While JPMorgan insisted Dimon should not be compelled to answer lawyers’ questions, it did agree to find a date in March for a top executive, Mary Erdoes, to be deposed in the case, according to the FT. Erdoes heads up JPMorgan’s asset and wealth management division, where Epstein was a client.

In Tuesday’s filing, JPMorgan’s legal team also hit out at the U.S. Virgin Islands, labeling its demands for documents a “fishing expedition.” The bank said the territory had already obtained a “massive trove” of information in earlier lawsuits against Epstein’s estate, where it had been awarded more than $105 million.

Epstein victims’ case

Separately on Tuesday, JPMorgan’s lawyers asked a judge to throw out a demand for documents from Epstein’s victims in their own case against the company.

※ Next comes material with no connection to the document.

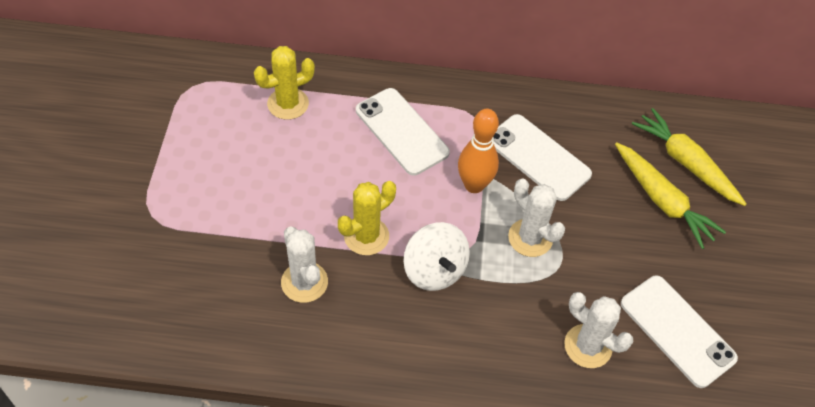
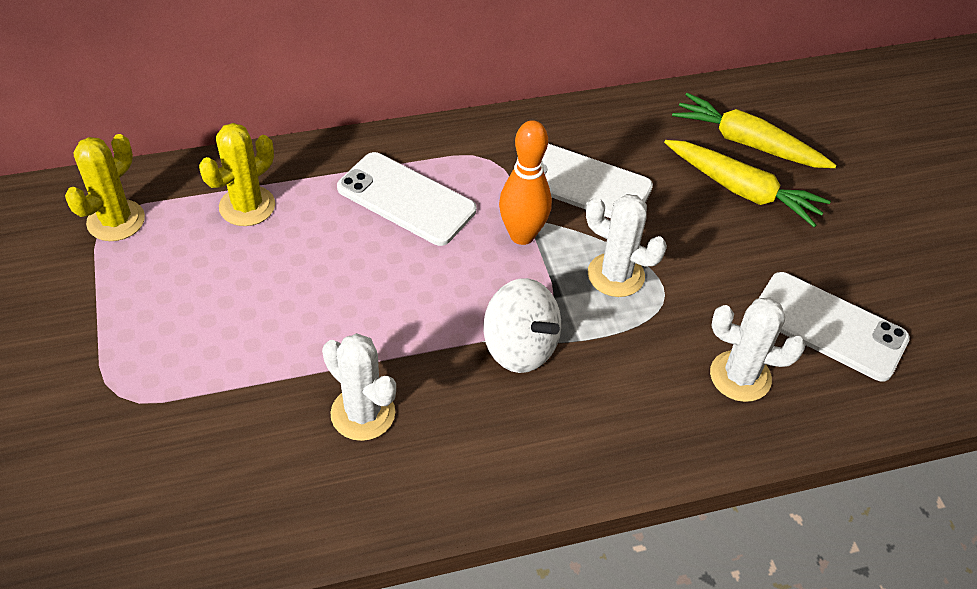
camera: 20 degrees left, 5 degrees down
yellow cactus [338,181,396,255] -> yellow cactus moved to [65,134,145,241]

JPMorgan, alongside Deutsche Bank, is being sued by Epstein accusers over claims the banks aided and benefited financially from Epstein’s trafficking operation. The lawsuit is separate from the one filed by the U.S. Virgin Islands.  

Dimon is not a defendant in either case.

Both of the lawsuits draw on Epstein’s relationship with Jes Staley, who served as a private banking executive at JPMorgan before becoming CEO of Barclays in 2015. Staley stepped down from Barclays in 2021 amid a probe into his friendship with the disgraced financier—but he reportedly received a payoff worth around $2.8 million.

Epstein was a powerful financier who died of an apparent suicide in 2019 while awaiting trial for sex trafficking and conspiracy charges—his alleged crimes included paying girls under the age of 18 to perform sex acts.

Epstein’s accusers have alleged that Little St. James—his private island in the U.S. Virgin Islands—was central to his sex trafficking ring.

The disgraced money manager served 13 months of an 18-month prison sentence between 2008 and 2009 for soliciting a minor—identified in court papers as a 14-year-old girl—for prostitution. He avoided federal charges, which would have meant a life sentence, thanks to a plea bargain described by the Miami Herald as the “deal of a century.”

The billionaire and registered sex offender was arrested and charged with sex trafficking charges in July 2019.

Last year, Ghislaine Maxwell, a former socialite and longtime associate of Epstein’s, was sentenced to 20 years in prison for procuring teenage girls for Epstein to abuse.